Alas, GaN is prone to defects and reliability issues, and current GaN-based devices often operate at a fraction of what GaN is truly capable of. In “Near unity ideality factor and Shockley-Read-Hall lifetime in GaN-on-GaN p-n diodes with avalanche breakdown,” published in the journal Applied Physics Letters, the team describes how they worked with devices based on GaN with low defect concentrations to probe GaN’s performance limits.
“Our engineering goal is to develop inexpensive, reliable, high-efficiency switches to condition electricity – from where it’s generated to where it’s consumed within electric power systems – to replace generations-old, bulky, and inefficient technologies,” said co-author Zongyang Hu. “GaN-based power devices are enabling technologies to achieve this goal.”
The researchers developed a “diode ideality factor” to quantify the deviation of the device’s current-voltage characteristics from the ideal. “One parameter we used to effectively describe the defect level in a material is the Shockley-Read-Hall (SRH) recombination lifetime,” Hu said. “The lower the defect level, the longer the SRH lifetime.”
The team found unexpectedly low differential-on-resistance of the GaN diode. “It’s as if the body of the entire p-n diode is transparent to the current flow without resistance,” he said. “We believe this is due to high-level injection of minority carriers and their long lifetime, and are exploring it further.”
This work is the first report of GaN p-n diodes with near-ideal performance in all aspects simultaneously: a unity ideality factor, avalanche breakdown voltage, and about a two-fold improvement in device figure-of-merits over previous records.

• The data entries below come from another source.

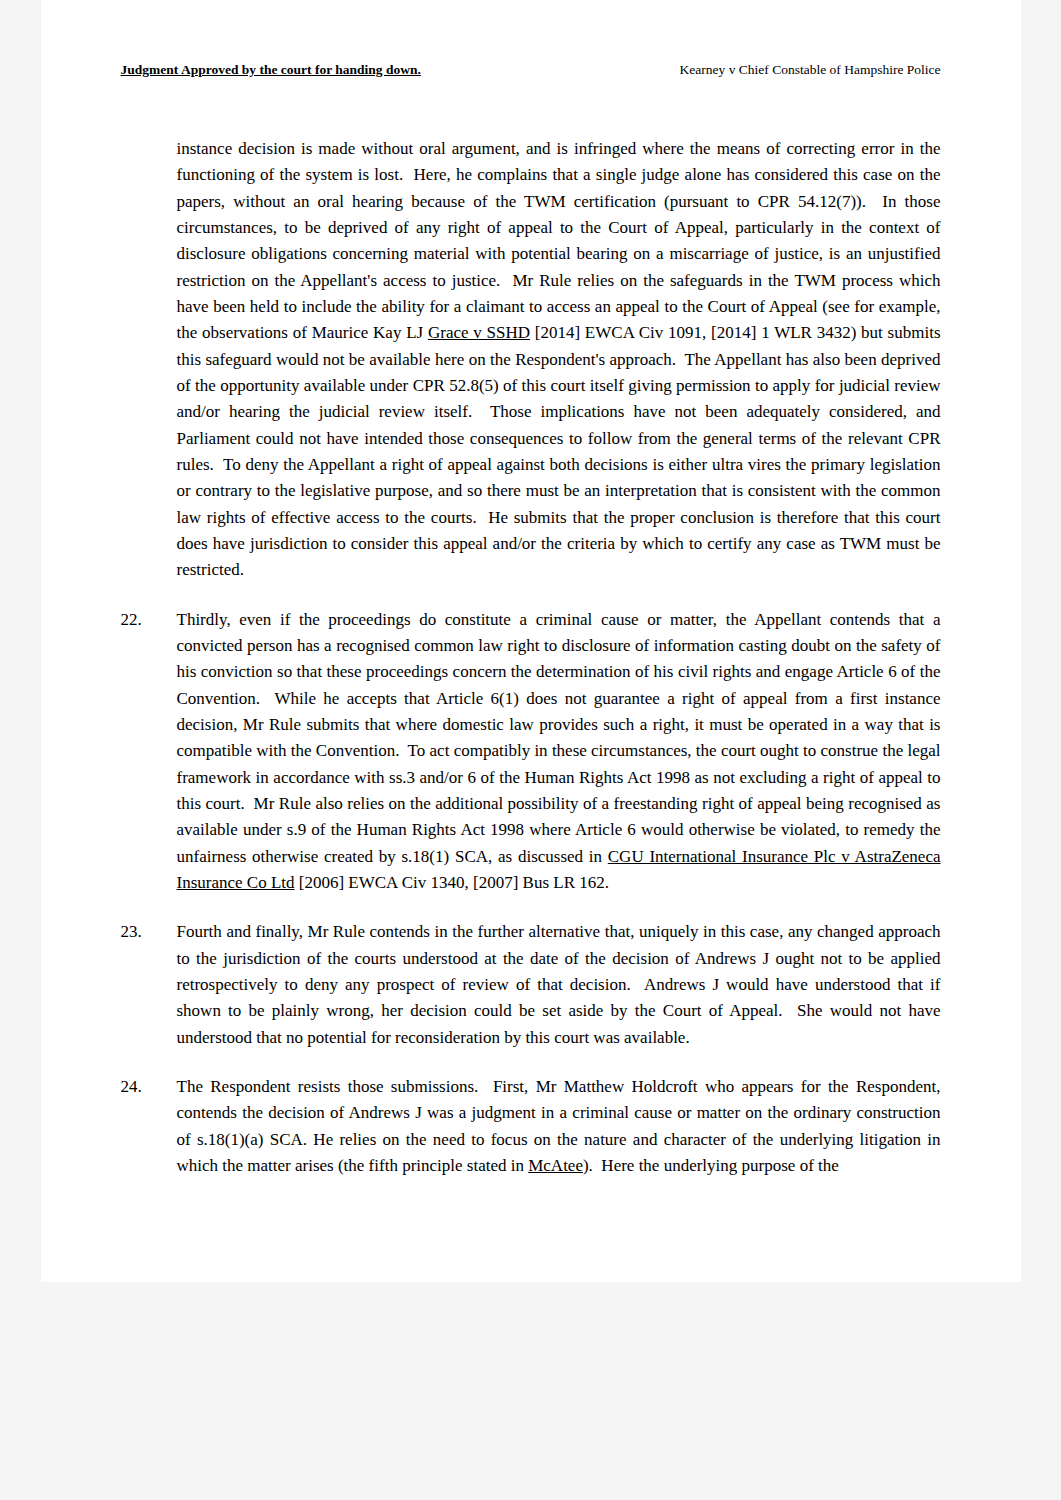Judgment Approved by the court for handing down.
Kearney v Chief Constable of Hampshire Police
instance decision is made without oral argument, and is infringed where the means of correcting error in the functioning of the system is lost. Here, he complains that a single judge alone has considered this case on the papers, without an oral hearing because of the TWM certification (pursuant to CPR 54.12(7)). In those circumstances, to be deprived of any right of appeal to the Court of Appeal, particularly in the context of disclosure obligations concerning material with potential bearing on a miscarriage of justice, is an unjustified restriction on the Appellant's access to justice. Mr Rule relies on the safeguards in the TWM process which have been held to include the ability for a claimant to access an appeal to the Court of Appeal (see for example, the observations of Maurice Kay LJ Grace v SSHD [2014] EWCA Civ 1091, [2014] 1 WLR 3432) but submits this safeguard would not be available here on the Respondent's approach. The Appellant has also been deprived of the opportunity available under CPR 52.8(5) of this court itself giving permission to apply for judicial review and/or hearing the judicial review itself. Those implications have not been adequately considered, and Parliament could not have intended those consequences to follow from the general terms of the relevant CPR rules. To deny the Appellant a right of appeal against both decisions is either ultra vires the primary legislation or contrary to the legislative purpose, and so there must be an interpretation that is consistent with the common law rights of effective access to the courts. He submits that the proper conclusion is therefore that this court does have jurisdiction to consider this appeal and/or the criteria by which to certify any case as TWM must be restricted.
22. Thirdly, even if the proceedings do constitute a criminal cause or matter, the Appellant contends that a convicted person has a recognised common law right to disclosure of information casting doubt on the safety of his conviction so that these proceedings concern the determination of his civil rights and engage Article 6 of the Convention. While he accepts that Article 6(1) does not guarantee a right of appeal from a first instance decision, Mr Rule submits that where domestic law provides such a right, it must be operated in a way that is compatible with the Convention. To act compatibly in these circumstances, the court ought to construe the legal framework in accordance with ss.3 and/or 6 of the Human Rights Act 1998 as not excluding a right of appeal to this court. Mr Rule also relies on the additional possibility of a freestanding right of appeal being recognised as available under s.9 of the Human Rights Act 1998 where Article 6 would otherwise be violated, to remedy the unfairness otherwise created by s.18(1) SCA, as discussed in CGU International Insurance Plc v AstraZeneca Insurance Co Ltd [2006] EWCA Civ 1340, [2007] Bus LR 162.
23. Fourth and finally, Mr Rule contends in the further alternative that, uniquely in this case, any changed approach to the jurisdiction of the courts understood at the date of the decision of Andrews J ought not to be applied retrospectively to deny any prospect of review of that decision. Andrews J would have understood that if shown to be plainly wrong, her decision could be set aside by the Court of Appeal. She would not have understood that no potential for reconsideration by this court was available.
24. The Respondent resists those submissions. First, Mr Matthew Holdcroft who appears for the Respondent, contends the decision of Andrews J was a judgment in a criminal cause or matter on the ordinary construction of s.18(1)(a) SCA. He relies on the need to focus on the nature and character of the underlying litigation in which the matter arises (the fifth principle stated in McAtee). Here the underlying purpose of the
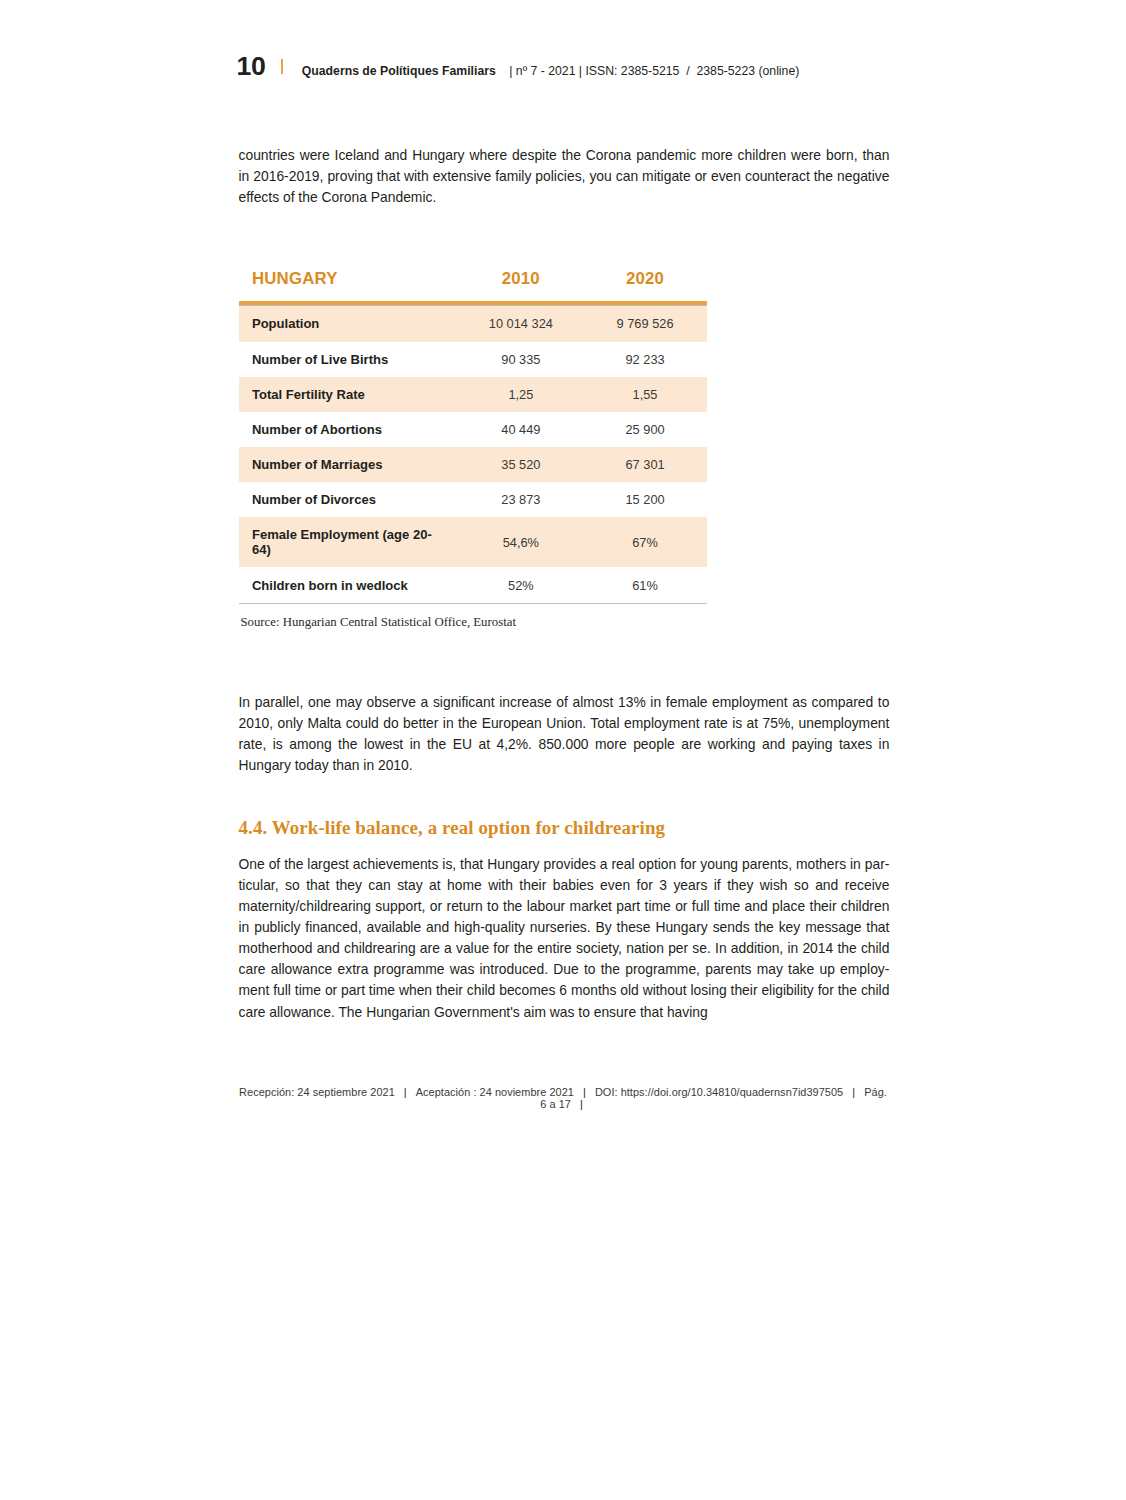10 Quaderns de Polítiques Familiars | nº 7 - 2021 | ISSN: 2385-5215 / 2385-5223 (online)
countries were Iceland and Hungary where despite the Corona pandemic more children were born, than in 2016-2019, proving that with extensive family policies, you can mitigate or even counteract the negative effects of the Corona Pandemic.
| HUNGARY | 2010 | 2020 |
| --- | --- | --- |
| Population | 10 014 324 | 9 769 526 |
| Number of Live Births | 90 335 | 92 233 |
| Total Fertility Rate | 1,25 | 1,55 |
| Number of Abortions | 40 449 | 25 900 |
| Number of Marriages | 35 520 | 67 301 |
| Number of Divorces | 23 873 | 15 200 |
| Female Employment (age 20-64) | 54,6% | 67% |
| Children born in wedlock | 52% | 61% |
Source: Hungarian Central Statistical Office, Eurostat
In parallel, one may observe a significant increase of almost 13% in female employment as compared to 2010, only Malta could do better in the European Union. Total employment rate is at 75%, unemployment rate, is among the lowest in the EU at 4,2%. 850.000 more people are working and paying taxes in Hungary today than in 2010.
4.4. Work-life balance, a real option for childrearing
One of the largest achievements is, that Hungary provides a real option for young parents, mothers in particular, so that they can stay at home with their babies even for 3 years if they wish so and receive maternity/childrearing support, or return to the labour market part time or full time and place their children in publicly financed, available and high-quality nurseries. By these Hungary sends the key message that motherhood and childrearing are a value for the entire society, nation per se. In addition, in 2014 the child care allowance extra programme was introduced. Due to the programme, parents may take up employment full time or part time when their child becomes 6 months old without losing their eligibility for the child care allowance. The Hungarian Government's aim was to ensure that having
Recepción: 24 septiembre 2021 | Aceptación : 24 noviembre 2021 | DOI: https://doi.org/10.34810/quadernsn7id397505 | Pág. 6 a 17 |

“Our results are an important step toward understanding the intrinsic properties and the true potential of GaN,” Hu noted. “And these achievements are only possible in high-quality GaN device structures (an effort led by IQE engineers) prepared on high-quality GaN bulk substrates and with precisely tuned fabrication technologies (an effort led by Dr. Kazuki Nomoto, a research associate at Cornell University).”